No evangelho se fala de Satanás (Satan = o adversário), um dos nomes do diabo, a quem também se chama de Lúcifer, Belzebu… Mas os evangelistas usam dele precisamente quando se quer realçar fatos negativos que não podem ser queridos por Deus, mas que, tampouco, sabem bem como explicar. Ao escrever sobre o poder dos demônios, apresentam-se como homens daquela época – com todas as limitações que se tinha então em tantos campos do saber – , manifestando seu desconcerto, sua desorientação. Em seus textos, no entanto, tentam se expressar, vez por outra, usando uma linguagem simbólica, o que para eles é decisivo: Jesus tem todo o poder sobre o diabo e sua confiança ilimitada em Deus o fez ocupar-se muito pouco em combatê-lo. O evangelho vem libertar-nos do temor do demônio, desta falsa idéia, arraigada em tantas pessoas, de que há dois deuses: um bom – Deus – e outro mau – o Diabo – , com poderes parecidos, embora com intenções opostas. Toda a vida de Jesus é a alegre proclamação de que o único Deus é Pai e nos ama.
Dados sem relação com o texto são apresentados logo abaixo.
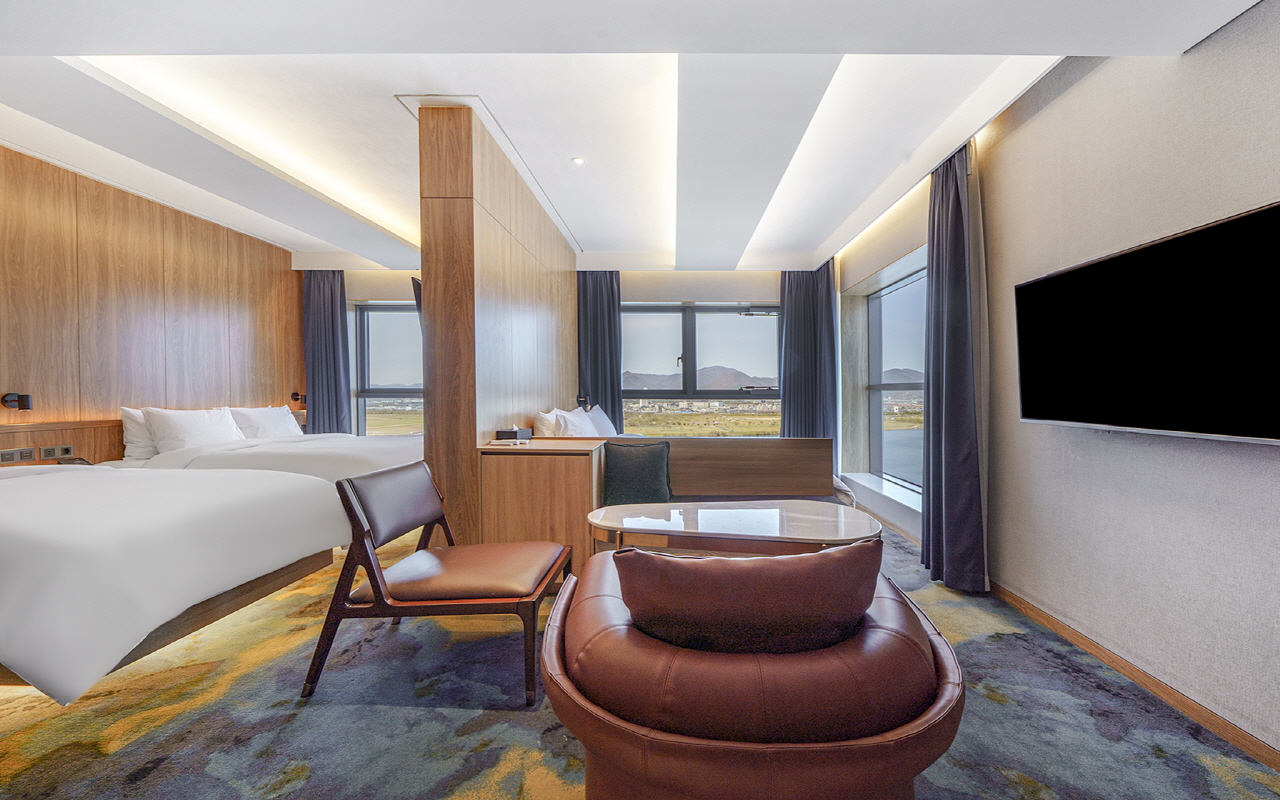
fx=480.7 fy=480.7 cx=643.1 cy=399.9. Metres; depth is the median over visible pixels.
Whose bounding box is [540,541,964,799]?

A “fé” tradicional no demônio tem sido nefasta. Semeou no coração do homem o terror, nos fez acreditar que somos um joguete que os anjos maus e bons disputam entre si, até que ganhe o mais forte. É fácil lançar sobre o diabo a culpa do mal. Daquele que nós mesmos provocamos – porque queremos – e que abunda no mundo, na forma das injustiças. Neste sentido, a fé no diabo é absolutamente contrária à mensagem de Jesus, que é palavra de libertação, que reafirma a bondade de Deus que envolve o homem e a história e que exige de cada um a tomada de consciência da responsabilidade de seus atos.

Outros horríveis frutos da “fé” no diabo foram as perseguições contra os endemoniados e bruxas. A caça e a queima de bruxas é um dos capítulos mais tenebrosos da Igreja européia. Desde o século XI até o XVI essas perseguições se espalharam como uma peste por todas as regiões das Europa e calcula-se que houve milhões de vítimas. A maioria eram pobres mulheres camponesas, seja porque eram as mais feias, ou por serem as mais bonitas, ou porque eram muito alegres ou por serem muito silenciosas, eram acusadas de estarem possuídas pelo demônio, torturadas e queimadas. Se, a bem da verdade, como disse Jesus, “pelos frutos se conhece a árvore”, a árvore da fé no diabo deu na história frutos tão podres e amargos, que só por isso merece ser arrancado pela raiz.

Jesus foi acusado de estar endemoniado, precisamente pela enorme liberdade que mostrava diante destas e outras falsas crenças e por sua oposição aos sacerdotes e demais autoridades que escravizavam o povo com elas. Os poderosos deste mundo sempre transformam em inimigos aqueles que os denunciam como autênticos demônios. Quantas calúnias e suspeitas se acumulam sobre aqueles que lutam por um mundo diferente e melhor, apresentando-os como os próprios agentes das forças do mal. O mecanismo desta difamação sistemática é o mesmo que se usou contra Jesus. Um mecanismo que não pretende outra coisa que encobrir a verdade. O “demônio” está em outro lugar. O homem não-solidário, o homem cruel, o sanguinário e o injusto: esses são os demônios, ou na melhor das hipóteses, seus melhores cúmplices. É muito fácil recorrer ao diabo para explicar o mal deste mundo, havendo tantos e tantos homens injustos, criminosos e inimigos da vida.